“另一个你?”伍示看着他,“蒋侧仪是谁?是他把我带这里来的?”
“霍愉没有跟你提过他吗?”杨弦说,“蒋侧仪和我跟霍愉是同一家孤儿院的,我们那个孤儿院就当时就我们三个男的,蒋侧仪是属于那种很聪明孤僻的类型,我和霍愉都比较……开朗,就每天都混在一起玩,蒋侧仪比霍愉大一岁,我比霍愉大两岁,就经常护着他,因为可能是嫉妒吧,蒋侧仪在孤儿院的时候就经常从各种方面不露声色的欺负霍愉,我和他说过很多次,他说除非我只陪他玩,只护着他,我当时只当是他年纪小,孩子一样的独占欲,可后来我们都出去上学了,他的行为居然更加变本加厉了,尤其是两年前……”

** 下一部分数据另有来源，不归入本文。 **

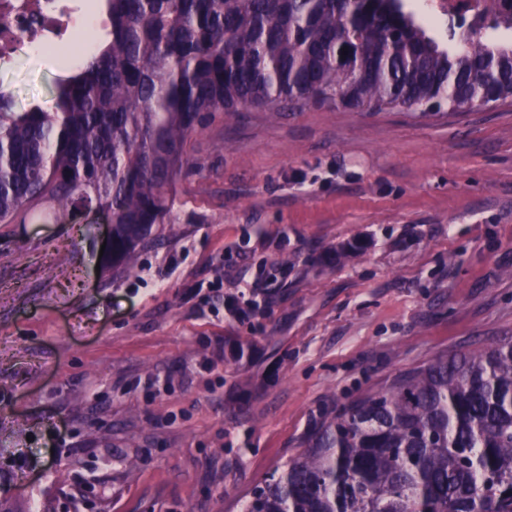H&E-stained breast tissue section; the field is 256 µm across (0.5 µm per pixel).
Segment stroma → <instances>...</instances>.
Segmentation results:
<instances>
[{
	"mask_svg": "<svg viewBox=\"0 0 512 512\" xmlns=\"http://www.w3.org/2000/svg\"><path fill=\"white\" fill-rule=\"evenodd\" d=\"M61 74L23 44L0 92L49 108ZM186 150L132 271L99 266L107 214L0 224L19 512H240L336 407L512 336V103L208 112Z\"/></svg>",
	"mask_w": 512,
	"mask_h": 512,
	"instance_id": "35a3bbf8",
	"label": "stroma"
}]
</instances>
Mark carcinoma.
Instances as JSON below:
<instances>
[{"mask_svg":"<svg viewBox=\"0 0 512 512\" xmlns=\"http://www.w3.org/2000/svg\"><path fill=\"white\" fill-rule=\"evenodd\" d=\"M109 28L51 109L0 93V224L112 213V269L171 223L185 145L240 106L464 110L512 99V43L444 48L405 0H104ZM347 54H342V48ZM246 512H512V336L336 409Z\"/></svg>","mask_w":512,"mask_h":512,"instance_id":"cac0c4a2","label":"carcinoma"}]
</instances>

卧室门口传来杨弦熟悉的“咔哒——”声,他猛地收住了还要说出来的话语。
“蒋侧仪来了。”他说。
“蒋侧仪?”伍示看向门口。
一个穿着黑色得体西装,忽略那个寸头长得还颇为俊秀的年轻男人手里拎着一把已经凝固了血迹的匕首走了进来。
他停在了伍示的面前,颇为意外的说:“醒了?比我想象的要快啊。”
“你他妈想干什么?”伍示愤怒的瞪着他,“放开我!”
“别对我大呼小叫的,”蒋侧仪拿匕首抵在了伍示的太阳穴上,冷着声音说,“我不喜欢你,你不是杨弦,我不想和你废太多话。”
被人拿匕首尖抵在太阳穴上,即使伍示心理素质再强大,也害怕得下了一层冷汗,更何况,他心理素质从来就不强大,之前在奶茶店的时候,还在为了韩婧的事情自责得无地自容,可现在……
他是要变成第二个韩婧了吗?
他终究还是只有十七岁,人生才刚刚看到光,还有许多许多想要做的事情没有去做的十七岁。